Eine Frau, die ihrem schwer kranken Mann auf dessen Wunsch hin eine tödliche Dosis Insulin gespritzt hat, wurde vom Bundesgerichtshof (BGH) freigesprochen. Die Deutsche Gesellschaft für Humanes Sterben (DGHS) begrüßt die BGH-Entscheidung, die am vergangenen Donnerstag veröffentlicht wurde.
DGHS-Präsident Prof. Robert Roßbruch begrüßt das jetzt veröffentlichte Urteil (BGH, Beschluss vom 28.06.2022 – 6 StR 68/21) als wichtige Richtungsentscheidung. Er betont: "Diese Grundsatzentscheidung bestärkt signifikant das Freiheitsrecht des Einzelnen, über das eigene Leben zu bestimmen und dabei auch Hilfe in Anspruch nehmen zu dürfen, wie es das Bundesverfassungsgericht vor mittlerweile zweieinhalb Jahren bekräftigt hatte.

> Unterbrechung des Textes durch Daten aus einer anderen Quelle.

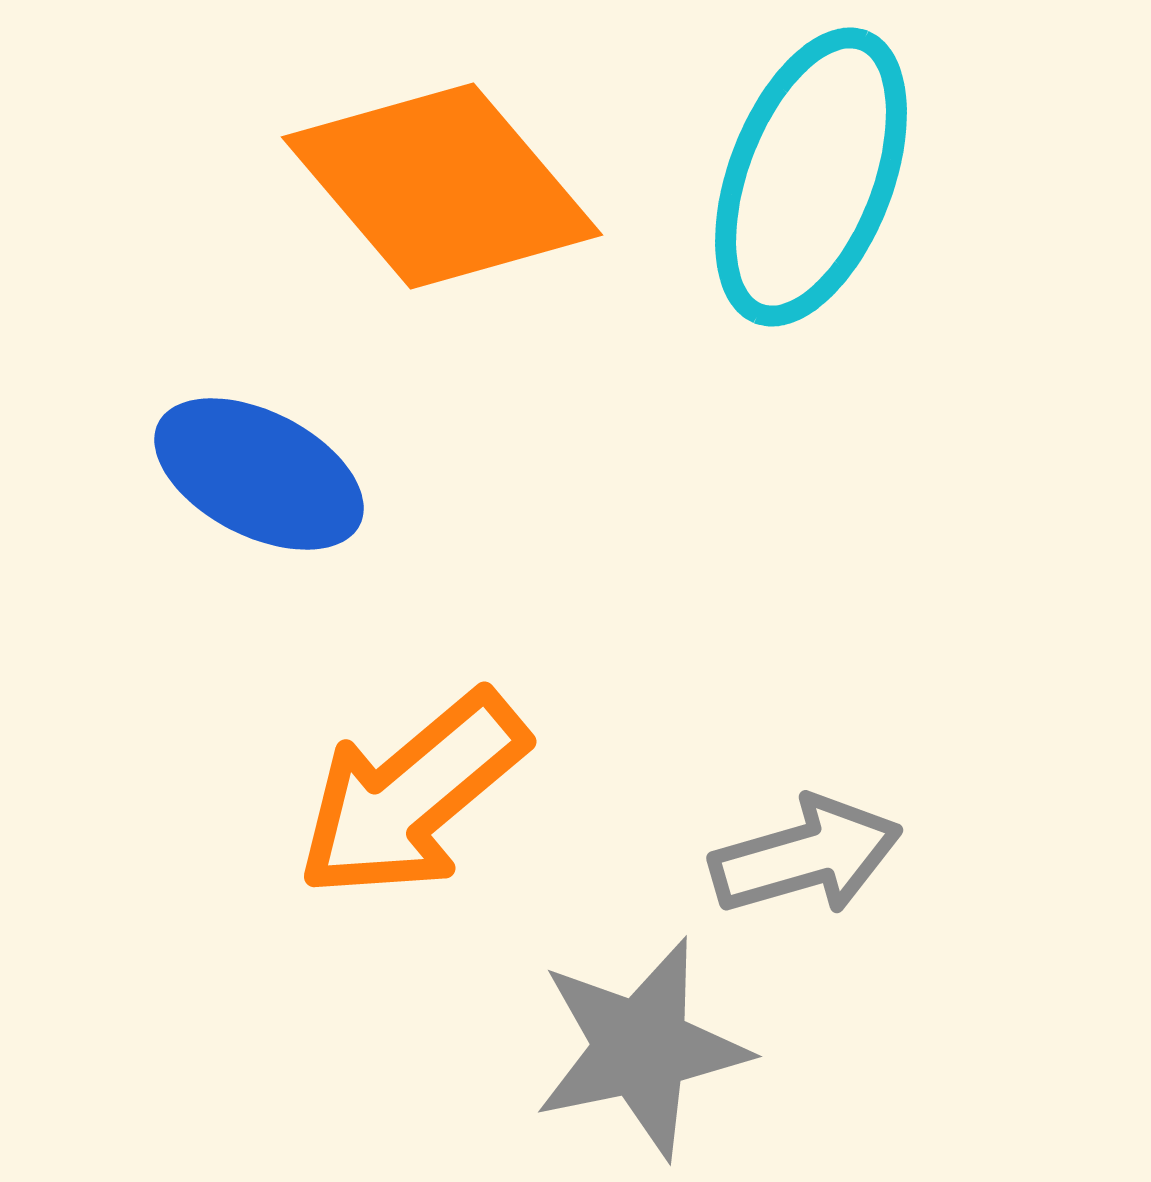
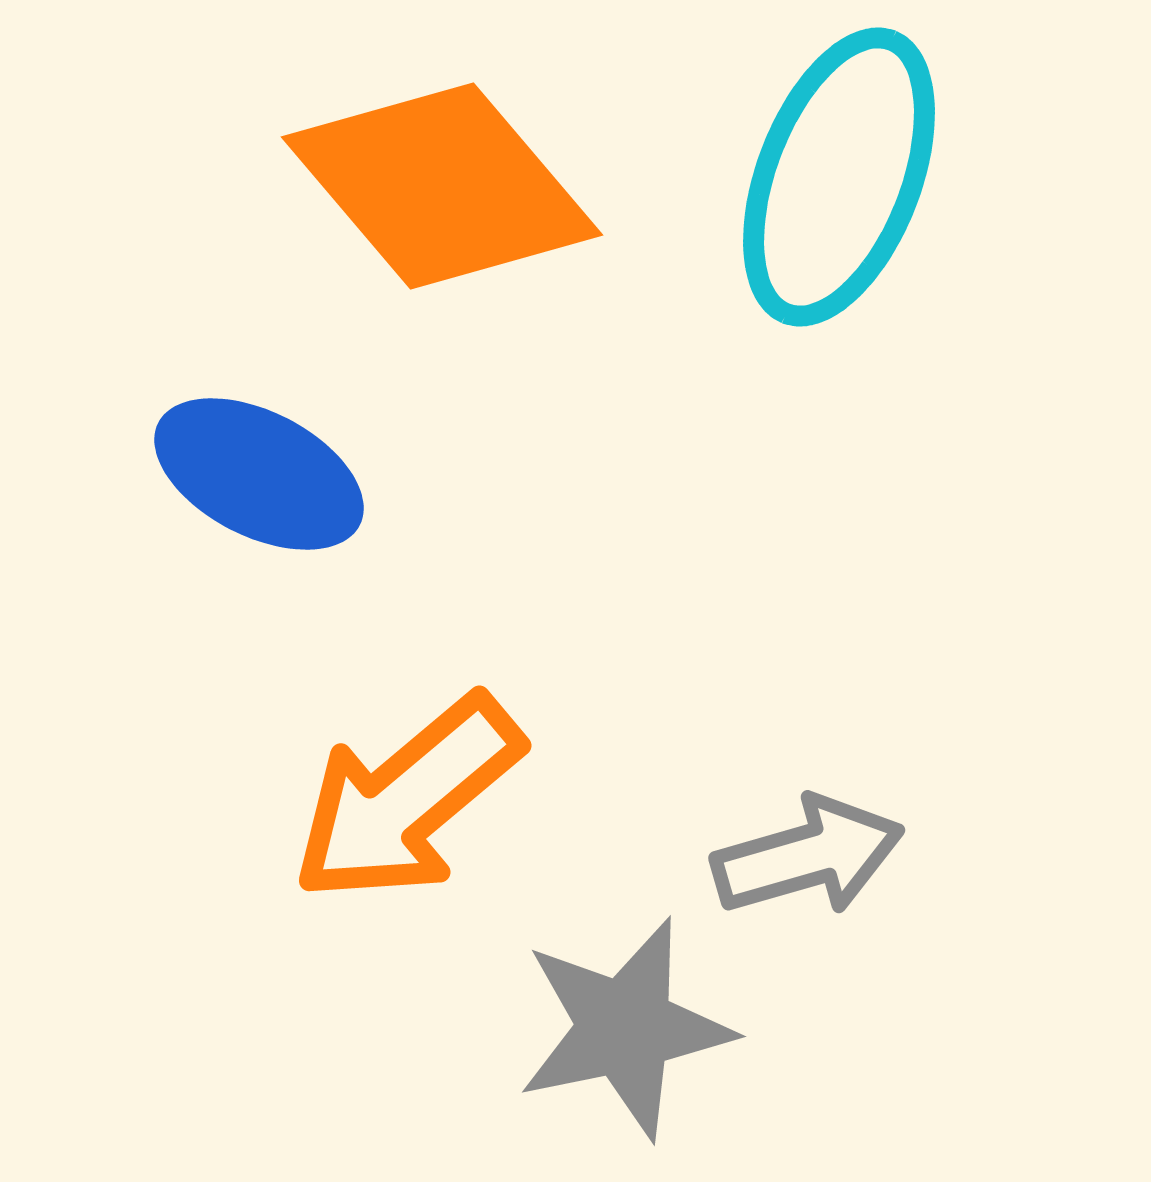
cyan ellipse: moved 28 px right
orange arrow: moved 5 px left, 4 px down
gray arrow: moved 2 px right
gray star: moved 16 px left, 20 px up
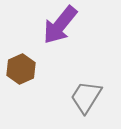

Ganz entscheidend ist, dass die wohlüberlegte Freiverantwortlichkeit des Sterbewunsches eindeutig gegeben ist."
Diese richtungsweisende Entscheidung werde, so Roßbruch, Auswirkung auf die Überlegungen im Bundestag haben, ob und wie eine gesetzliche Regelung für die Durchführung von Freitodbegleitungen geschaffen werden soll. Der Bundesgerichtshof (BGH) hat mit seiner Entscheidung vom 28. Juni die Ehefrau eines Verstorbenen vom Vorwurf der Tötung auf Verlangen (§ 216 StGB) freigesprochen. Die ausgebildete Krankenschwester hatte ihrem Mann nicht nur die Medikamente zurechtgestellt, die der pflegebedürftige Diabetiker in Tatherrschaft selber einnahm, sondern ergänzend in Überdosis Insulin gespritzt. In der ersten Instanz war sie wegen "Tötung auf Verlangen" zu einem Jahr Freiheitsstrafe auf Bewährung verurteilt worden.
Enge Angehörige wie auch Ärzte unterliegen grundsätzlich einer Garantenpflicht für Leben und Unversehrtheit schutzbedürftiger Personen. Diese Rechtsprechung hat bereits mit den beiden Grundsatzurteilen des 6. Strafsenats des BGH vom 3. Juli 2019 eine Wendung erfahren, betont DGHS-Präsident Robert Roßbruch, selbst Rechtsanwalt, in einer ersten Stellungnahme. Nun lege der 6. Strafsenat des BGH im Bereich der Tötung auf Verlangen (§ 216 StGB) nach.
Der BGH-Senat begründet seinen Freispruch unter anderem so: "Er hält es für naheliegend, dass § 216 Abs. 1 StGB einer verfassungskonformen Auslegung bedarf, wonach jedenfalls diejenigen Fälle vom Anwendungsbereich der Norm ausgenommen werden, in denen es einer sterbewilligen Person faktisch unmöglich ist, ihre frei von Willensmängeln getroffene Entscheidung selbst umzusetzen, aus dem Leben zu scheiden, sie vielmehr darauf angewiesen ist, dass eine andere Person die unmittelbar zum Tod führende Handlung ausführt."